> **TEXT**:
****************************************
Im Schatten von Gluck, vor dem Aufstieg Mozarts und mitten im Umbruch einer revolutionären Zeit: André-Ernest-Modeste Grétry war kein Nebenakteur, sondern ein Künstler, dessen Musik das Leben seiner Zeit widerspiegelt – mit Melodien, die wie Gespräche klingen, mit Opern, die Gesellschaft spiegeln, und mit einem Schicksal, das das Pathos der Ära trägt.
Am 11. Februar 1741 wurde André-Ernest-Modeste Grétry in Lüttich geboren, in eine Familie hineingeboren, in der Musik alltägliche Gegenwart war. Sein Vater François spielte die erste Geige an einer der Stiftskirchen, die Mutter hatte Gesangsausbildung, und so wuchs André als zweites von sechs Kindern in einem von Klang erfüllten Haus auf. Schon früh sang er als Chorknabe, lernte Violine und Cembalo und erhielt Unterricht in Generalbass, Harmonik und Kontrapunkt. Doch das Leben war für ihn nie nur Musik: Eine Tuberkulose, die ihn als Kind traf, begleitete ihn sein ganzes Leben, machte ihn schwach, ließ ihn Blut spucken und erinnerte ihn stets an die Zerbrechlichkeit des Daseins.
****************************************
> **BEREITGESTELLTES MATERIAL**:
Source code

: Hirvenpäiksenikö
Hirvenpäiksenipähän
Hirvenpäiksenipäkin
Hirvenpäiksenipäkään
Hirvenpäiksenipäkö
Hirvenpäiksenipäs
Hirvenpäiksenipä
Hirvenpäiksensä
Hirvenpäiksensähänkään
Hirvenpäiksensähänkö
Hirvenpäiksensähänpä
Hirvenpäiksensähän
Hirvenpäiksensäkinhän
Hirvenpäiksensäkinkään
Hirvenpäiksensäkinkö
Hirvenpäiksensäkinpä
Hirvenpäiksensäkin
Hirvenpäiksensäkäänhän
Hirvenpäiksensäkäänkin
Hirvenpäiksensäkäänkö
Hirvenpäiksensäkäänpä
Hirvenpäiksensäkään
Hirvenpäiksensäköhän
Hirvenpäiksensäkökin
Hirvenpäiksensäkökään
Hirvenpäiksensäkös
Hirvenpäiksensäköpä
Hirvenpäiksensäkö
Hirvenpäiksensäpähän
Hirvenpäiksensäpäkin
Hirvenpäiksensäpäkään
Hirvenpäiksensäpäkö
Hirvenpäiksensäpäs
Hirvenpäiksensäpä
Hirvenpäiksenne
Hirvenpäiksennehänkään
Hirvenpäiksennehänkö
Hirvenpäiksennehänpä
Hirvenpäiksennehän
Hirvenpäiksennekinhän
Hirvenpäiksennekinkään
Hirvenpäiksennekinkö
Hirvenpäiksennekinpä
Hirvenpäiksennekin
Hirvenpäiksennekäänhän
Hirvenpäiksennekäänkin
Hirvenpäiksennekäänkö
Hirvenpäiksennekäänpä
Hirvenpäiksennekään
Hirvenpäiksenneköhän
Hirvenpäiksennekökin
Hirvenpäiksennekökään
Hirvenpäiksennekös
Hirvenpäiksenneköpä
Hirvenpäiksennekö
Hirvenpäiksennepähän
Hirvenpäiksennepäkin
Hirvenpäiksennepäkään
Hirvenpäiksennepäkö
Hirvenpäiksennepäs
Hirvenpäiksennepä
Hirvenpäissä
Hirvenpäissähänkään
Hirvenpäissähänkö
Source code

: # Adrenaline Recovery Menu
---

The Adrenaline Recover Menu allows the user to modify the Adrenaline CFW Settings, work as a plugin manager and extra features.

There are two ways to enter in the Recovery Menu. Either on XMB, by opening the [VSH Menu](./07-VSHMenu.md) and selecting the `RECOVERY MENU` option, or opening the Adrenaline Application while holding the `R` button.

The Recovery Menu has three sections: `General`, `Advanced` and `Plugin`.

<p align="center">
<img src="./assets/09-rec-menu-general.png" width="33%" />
****************************************
Geben Sie den Text über Grétry vollständig und wortgetreu wieder.

Im Schatten von Gluck, vor dem Aufstieg Mozarts und mitten im Umbruch einer revolutionären Zeit: André-Ernest-Modeste Grétry war kein Nebenakteur, sondern ein Künstler, dessen Musik das Leben seiner Zeit widerspiegelt – mit Melodien, die wie Gespräche klingen, mit Opern, die Gesellschaft spiegeln, und mit einem Schicksal, das das Pathos der Ära trägt.
Am 11. Februar 1741 wurde André-Ernest-Modeste Grétry in Lüttich geboren, in eine Familie hineingeboren, in der Musik alltägliche Gegenwart war. Sein Vater François spielte die erste Geige an einer der Stiftskirchen, die Mutter hatte Gesangsausbildung, und so wuchs André als zweites von sechs Kindern in einem von Klang erfüllten Haus auf. Schon früh sang er als Chorknabe, lernte Violine und Cembalo und erhielt Unterricht in Generalbass, Harmonik und Kontrapunkt. Doch das Leben war für ihn nie nur Musik: Eine Tuberkulose, die ihn als Kind traf, begleitete ihn sein ganzes Leben, machte ihn schwach, ließ ihn Blut spucken und erinnerte ihn stets an die Zerbrechlichkeit des Daseins.